Description of the task: Copy the data below verbatim, starting at the line that contains "To the nearest" and ending with the line that contains "Reading right to", both included.

Records from a data source:

━━━━━━━━━━━━━━━━━━━━━━━━━━━━━━

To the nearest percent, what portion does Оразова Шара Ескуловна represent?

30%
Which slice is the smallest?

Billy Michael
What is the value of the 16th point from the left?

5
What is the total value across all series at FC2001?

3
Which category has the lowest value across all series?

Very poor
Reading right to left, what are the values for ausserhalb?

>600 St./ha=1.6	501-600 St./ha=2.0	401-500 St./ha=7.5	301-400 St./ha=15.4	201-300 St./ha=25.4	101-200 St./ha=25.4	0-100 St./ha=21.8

━━━━━━━━━━━━━━━━━━━━━━━━━━━━━━

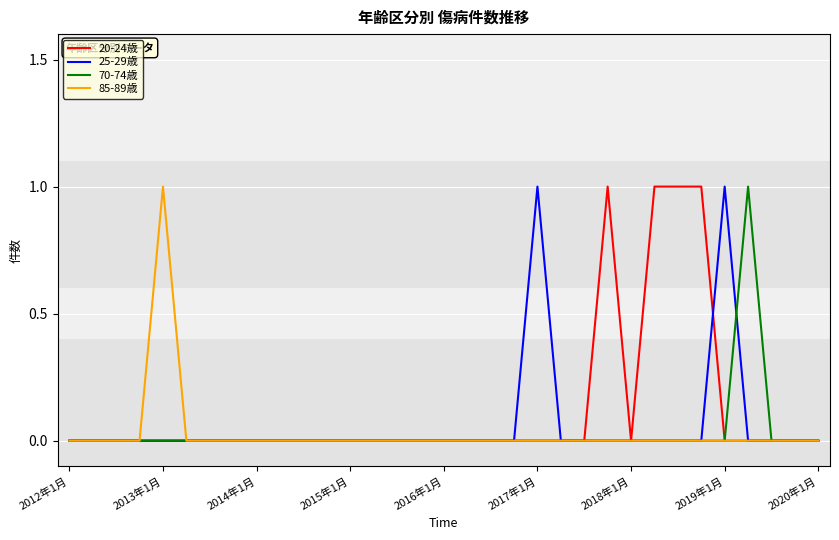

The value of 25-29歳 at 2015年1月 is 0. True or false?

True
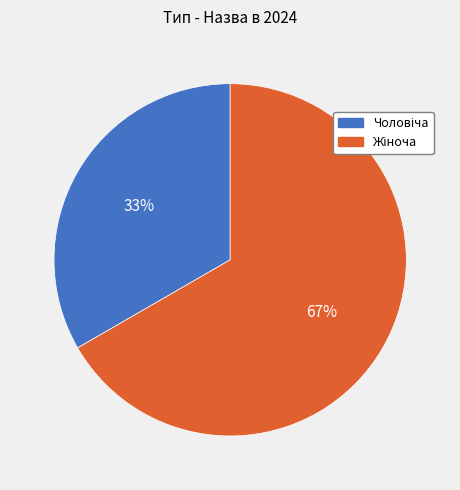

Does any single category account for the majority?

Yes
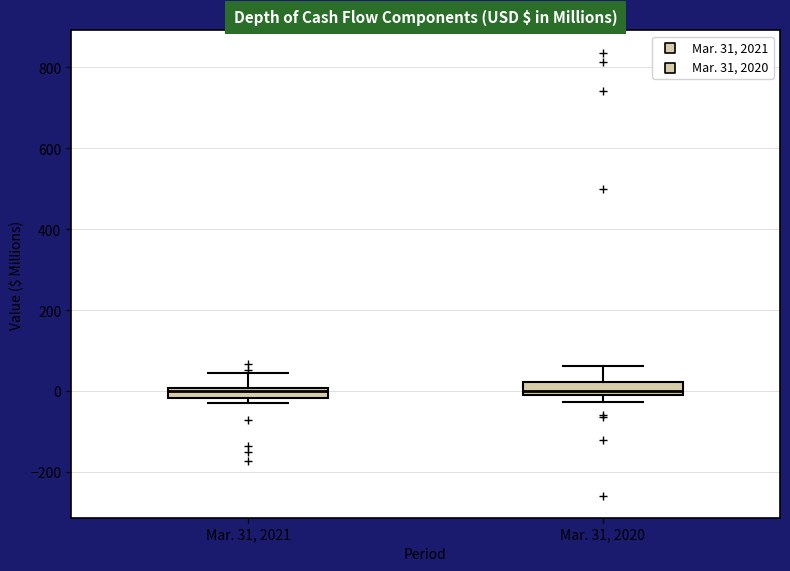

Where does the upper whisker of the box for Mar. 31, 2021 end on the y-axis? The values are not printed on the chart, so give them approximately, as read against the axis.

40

━━━━━━━━━━━━━━━━━━━━━━━━━━━━━━

Solution to this task:
To the nearest percent, what portion does Оразова Шара Ескуловна represent?

30%
Which slice is the smallest?

Billy Michael
What is the value of the 16th point from the left?

5
What is the total value across all series at FC2001?

3
Which category has the lowest value across all series?

Very poor
Reading right to left, what are the values for ausserhalb?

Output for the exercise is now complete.